ROOT.TString as Python dict key

Python dictionaries allow access to its data items via keys. If you store two numbers with the same key, the last call will overwrite the former number. For a research project, I worked on a script, that had a list of ROOT objects, possibly with duplicates. The objects are uniquely identified by their name. The name is returned by a custom method called getName(). The task was to eliminate all duplicates. So, In a single line of Python code, I put all the objects in a dictionary with the object’s names as keys, thus removing all duplicates.

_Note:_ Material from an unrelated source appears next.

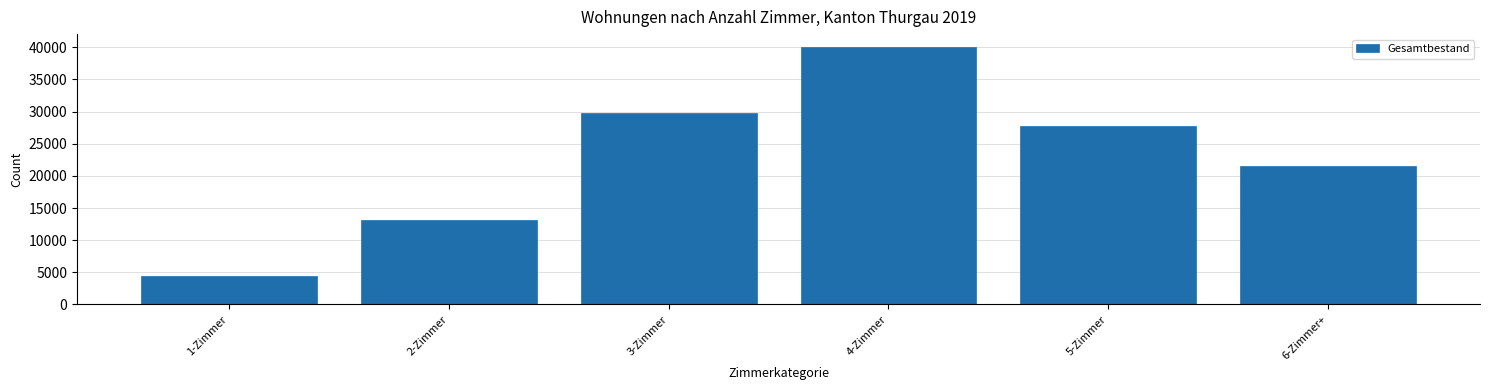

Reading left to right, extract all data points from this chart.

4457	13194	29759	40050	27752	21523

unique_objs = {obj.getName(): obj for obj in all_objs}

The unit tests for this part of the script failed. It looked as if there are still duplicates in unique_objs. So I started pdb to have a look at what is going on. The output was something like this:

(Pdb) print(unique_objs)
{'ObjectName1': <ROOT.TObject object ("TObject") at 0x40e70a0>,
 'ObjectName1': <ROOT.TObject object ("TObject") at 0x40f6860>}

How can this be? Two distinct objects with two different locations in memory stored with the same key? Which object does unique_objs["ObjectName1"] return? Well… neither:

(Pdb) print(unique_objs["ObjectName1"])
*** KeyError: 'ObjectName1'

The problem here is that the keys are not plain python strings. The method getName() that I have used to retrieve the key names returns them as TStrings–ROOT’s own string representation. To reproduce the issue, consider the following example.

import ROOT

# First, create two identical TStrings
s1 = ROOT.TString("some_string")
s2 = ROOT.TString("some_string")

# Check that they are identical
assert s1 == s2

# Use them as dict keys
d = {s1: 0, s2: 0}

# Inspect the result
print(d)

If you run this, you see a dictionary with seemingly two identical dictionary keys.

$ python3 tstring_key.py
{'some_string': 0, 'some_string': 0}

How does that work, even though s1 == s2?

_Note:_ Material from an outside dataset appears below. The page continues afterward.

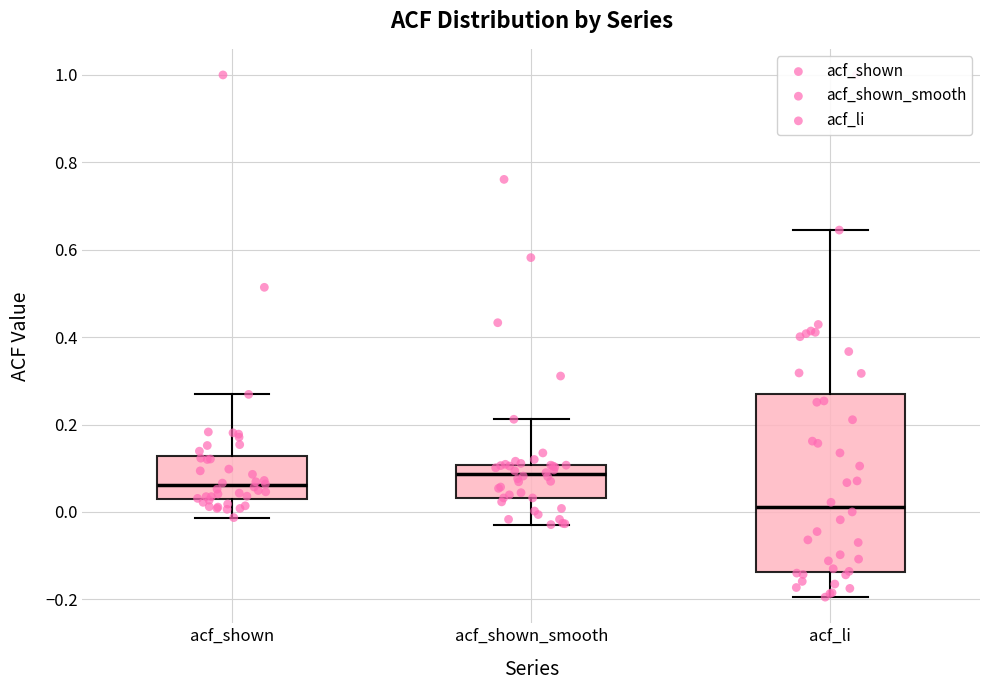

Which box is the tallest, from its lower edge to its upper edge?

acf_li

Dictionary keys must be hashable objects. Dictionary items are looked up via the hash() of the key object. Some python objects are not hashable, e.g., lists, and therefore cannot be dictionary keys. Regular strings in python are interned, and hash("some_string") == hash("some_string") is always true. However, for TStrings, this is not true.

>>> hash(s1)
8777496775913
>>> hash(s2)
8777512141515

For the dictionary, the two TStrings are different objects since their hash() values are different, regardless of the actual string.

The python documentation explains the term hashable as:

An object is hashable if it has a hash value which never changes during its lifetime (it needs a __hash__() method), and can be compared to other objects (it needs an __eq__() method). Hashable objects which compare equal must have the same hash value.

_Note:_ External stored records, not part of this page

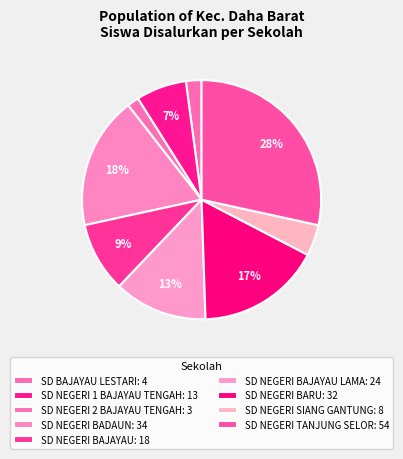

Count the number of slices in the pie.

9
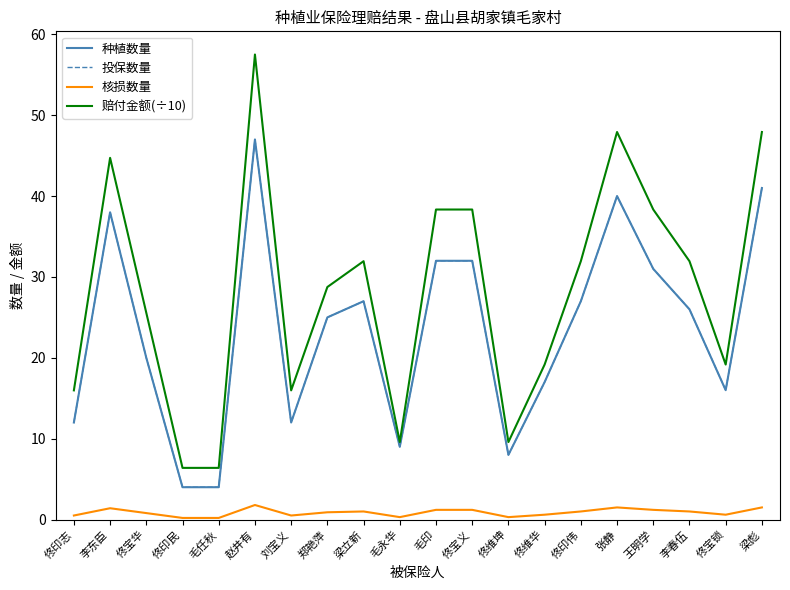

Reading left to right, list all the values displayed in this chart.

种植数量: 12.0	38.0	20.0	4.0	4.0	47.0	12.0	25.0	27.0	9.0	32.0	32.0	8.0	17.0	27.0	40.0	31.0	26.0	16.0	41.0
投保数量: 12.0	38.0	20.0	4.0	4.0	47.0	12.0	25.0	27.0	9.0	32.0	32.0	8.0	17.0	27.0	40.0	31.0	26.0	16.0	41.0
核损数量: 0.5	1.4	0.8	0.2	0.2	1.8	0.5	0.9	1.0	0.3	1.2	1.2	0.3	0.6	1.0	1.5	1.2	1.0	0.6	1.5
赔付金额(÷10): 16.0	44.7	25.6	6.4	6.4	57.5	16.0	28.8	31.9	9.6	38.3	38.3	9.6	19.2	31.9	47.9	38.3	31.9	19.2	47.9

So the fact that for the two TStrings from above

s1 == s2 is true,
but hash(s1) == hash(s2) is false

is a clear violation of the above statement. Therefore, this behavior is an actual bug of PyROOT (or ROOT itself).

Finally, the bizarre printout with two identical dictionary keys in the same dictionary is possible because TStrings implementation for repr() makes them indistinguishable for standard python strings.

My conclusion is: Never use TStrings as dictionary keys.